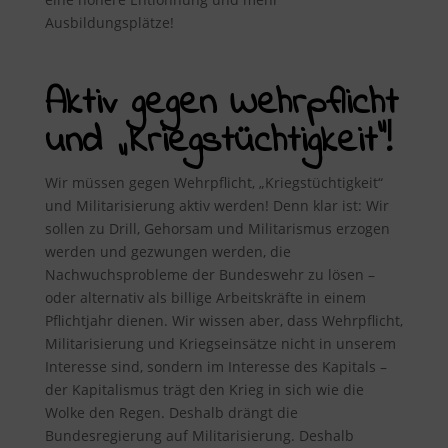
Ausbildungsplätze!
Aktiv gegen Wehrpflicht
und „Kriegstüchtigkeit“!
Wir müssen gegen Wehrpflicht, „Kriegstüchtigkeit“
und Militarisierung aktiv werden! Denn klar ist: Wir
sollen zu Drill, Gehorsam und Militarismus erzogen
werden und gezwungen werden, die
Nachwuchsprobleme der Bundeswehr zu lösen –
oder alternativ als billige Arbeitskräfte in einem
Pflichtjahr dienen. Wir wissen aber, dass Wehrpflicht,
Militarisierung und Kriegseinsätze nicht in unserem
Interesse sind, sondern im Interesse des Kapitals –
der Kapitalismus trägt den Krieg in sich wie die
Wolke den Regen. Deshalb drängt die
Bundesregierung auf Militarisierung. Deshalb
================
Reproduce the text of the material above line for line, leaving out the picture.

Ausbildungsplätze!
Aktiv gegen Wehrpflicht
und „Kriegstüchtigkeit“!
Wir müssen gegen Wehrpflicht, „Kriegstüchtigkeit“
und Militarisierung aktiv werden! Denn klar ist: Wir
sollen zu Drill, Gehorsam und Militarismus erzogen
werden und gezwungen werden, die
Nachwuchsprobleme der Bundeswehr zu lösen –
oder alternativ als billige Arbeitskräfte in einem
Pflichtjahr dienen. Wir wissen aber, dass Wehrpflicht,
Militarisierung und Kriegseinsätze nicht in unserem
Interesse sind, sondern im Interesse des Kapitals –
der Kapitalismus trägt den Krieg in sich wie die
Wolke den Regen. Deshalb drängt die
Bundesregierung auf Militarisierung. Deshalb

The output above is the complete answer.